New Report on Maternal Homicide Crisis: Myth-Making and Manbashing
"Pregnant women murdered at an alarming rate." "Killings of new, expectant mothers mount." "Many new or expectant mothers die violent deaths." "Violence trails expectant mothers." "Pregnant mothers often die of murder."
These headlines top a highly-publicized new series of articles by Donna St. George of the Washington Post. The series, which appeared in many major newspapers and media outlets this week, details an alleged epidemic of maternal homicide by male intimates.
The series powerfully depicts the tragedies of murdered expectant or new mothers. The mother-to-be killed the day her mother ordered the cake for her baby shower. The pregnant 14 year-old murdered by her 14 year-old ex-boyfriend. The bank manager killed because she wouldn’t convert to her husband’s religion before their twins were born. However, despite the emotion, alarm bells and blaring headlines, the series fails to build the case that maternal homicide is an epidemic, is on the rise, or is even a significant social problem.
According to the Post’s numbers, there are about 100 documented murders of pregnant women in the United States each year. Yet according to the Centers for Disease Control, nearly four million women give birth each year. One out of 40,000 is not an epidemic.
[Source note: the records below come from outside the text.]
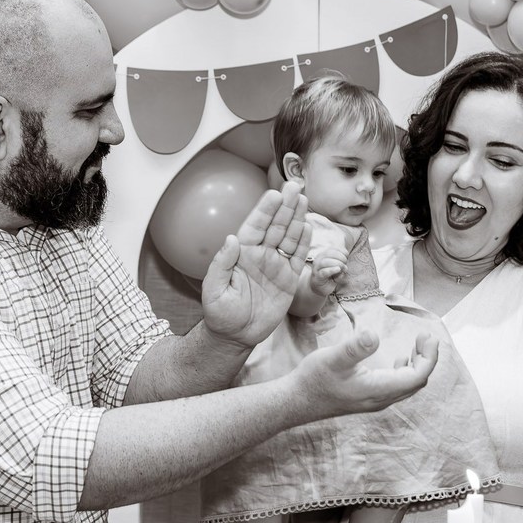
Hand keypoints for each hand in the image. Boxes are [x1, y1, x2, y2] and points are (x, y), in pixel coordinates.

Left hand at [200, 181, 310, 347]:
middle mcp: (260, 255)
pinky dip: (304, 243)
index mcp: (241, 254)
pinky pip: (298, 258)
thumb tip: (231, 238)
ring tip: (304, 199)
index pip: (255, 226)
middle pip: (275, 226)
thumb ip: (221, 264)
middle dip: (285, 206)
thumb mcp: (214, 290)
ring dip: (297, 218)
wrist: (236, 336)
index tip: (274, 194)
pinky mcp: (288, 280)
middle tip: (295, 186)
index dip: (265, 210)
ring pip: (289, 237)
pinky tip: (308, 227)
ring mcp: (276, 266)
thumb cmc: (220, 313)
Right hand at [294, 330, 438, 417]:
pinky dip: (405, 372)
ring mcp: (375, 401)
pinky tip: (399, 360)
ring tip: (418, 344)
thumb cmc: (313, 379)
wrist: (295, 401)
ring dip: (417, 365)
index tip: (427, 336)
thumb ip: (355, 348)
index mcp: (378, 390)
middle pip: (416, 382)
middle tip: (425, 336)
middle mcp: (381, 399)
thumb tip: (375, 334)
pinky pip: (397, 387)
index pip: (417, 377)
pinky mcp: (368, 398)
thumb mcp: (332, 358)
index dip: (428, 357)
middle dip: (426, 359)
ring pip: (407, 386)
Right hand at [308, 247, 348, 296]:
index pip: (334, 248)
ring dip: (337, 263)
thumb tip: (345, 267)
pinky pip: (324, 272)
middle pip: (330, 253)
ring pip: (326, 262)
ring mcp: (317, 268)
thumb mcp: (339, 268)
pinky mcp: (317, 277)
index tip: (347, 257)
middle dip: (341, 257)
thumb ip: (342, 264)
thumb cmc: (331, 276)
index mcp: (324, 254)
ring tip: (342, 268)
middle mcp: (319, 259)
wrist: (320, 287)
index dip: (343, 251)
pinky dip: (331, 270)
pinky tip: (338, 269)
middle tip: (345, 264)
The Post speculates that the true number could be significantly higher but also notes that 30% of these killings are not related to childbearing, but instead involve drug dealing, robberies, errant gunfire, or other causes. And some pregnant women are killed by other women, as in the recent Missouri murder of Bobbie Jo Stinnett by a woman who cut her live baby from her womb.
St. George and others point to a Journal of the American Medical Association article which states that in Maryland a "pregnant or recently pregnant woman is more likely to be a victim of homicide than to die of any other cause." This sounds alarming until one considers that there are an average of eight murders of pregnant women each year in Maryland–alongside 75,000 live births.
St. George also cites a study by the Massachusetts Department of Public Health which allegedly showed murder to be the biggest cause of death for pregnant women and new mothers. When this study was released the Boston Globe summarized its findings as follows:
"Murder is the leading cause of death for Massachusetts mothers in the 21-month period from when they become pregnant until their babies reach their first birthday, according to a state review that shows domestic violence today is more dangerous than medical complications from childbirth."
However, when public health specialist Ned Holstein of the Mount Sinai School of Medicine examined the report, he found that murder was well down the list of alleged causes of maternal death. According to the study’s own data, the leading causes of death of pregnant or recently-pregnant women over a 10-year period were Medical conditions (152), Motor vehicle accidents (21), Domestic violence homicides (20), other homicides (10), and Miscellaneous (29). The epidemic of domestic violence-related homicides sweeping Massachusetts consists of an average of two deaths per year.
"The risk of murder by an intimate is extremely small, not an epidemic," says Holstein, a physician who also heads Fathers and Families of Massachusetts. "Although every death is tragic, murder of pregnant women simply does not rank as a significant public health problem."
St. George’s article series expresses commendable concern about battery of pregnant women but errs in claiming a link between domestic violence and pregnancy. According to longtime domestic violence researcher Richard J. Gelles, co-author of Behind Closed Doors, "to be pregnant alone doesn’t put a woman at risk."
"Women between the ages of 20 and 34 suffer the highest rate of domestic violence, and that is also the most likely age to be pregnant," he says. "Age is driving the risk, not pregnancy."
Unfortunately, alarmist claims of pregnant women being victimized by male partners are not new. For example, in 1993 Time magazine and many major newspapers reported that, according to the March of Dimes, domestic violence was the leading cause of birth defects. This claim was later found to be completely fictional, and was retracted by Time and others.
Similarly, the claim that "22 to 35 percent of women who visit medical emergency rooms are there for injuries related to domestic violence" has been echoed countless times by major media outlets and in politicians’ sound bytes. However, according to Emergency Room data collected by the Centers for Disease Control and the Justice Department, only about 1% of women’s injuries are inflicted by male intimates.
St. George uses anecdote and emotion in place of facts and research in order to find a mythical crisis of maternal homicide. It is another example of how legitimate concern for battered women often devolves into an alarmist and anti-male view of domestic violence and gender relations.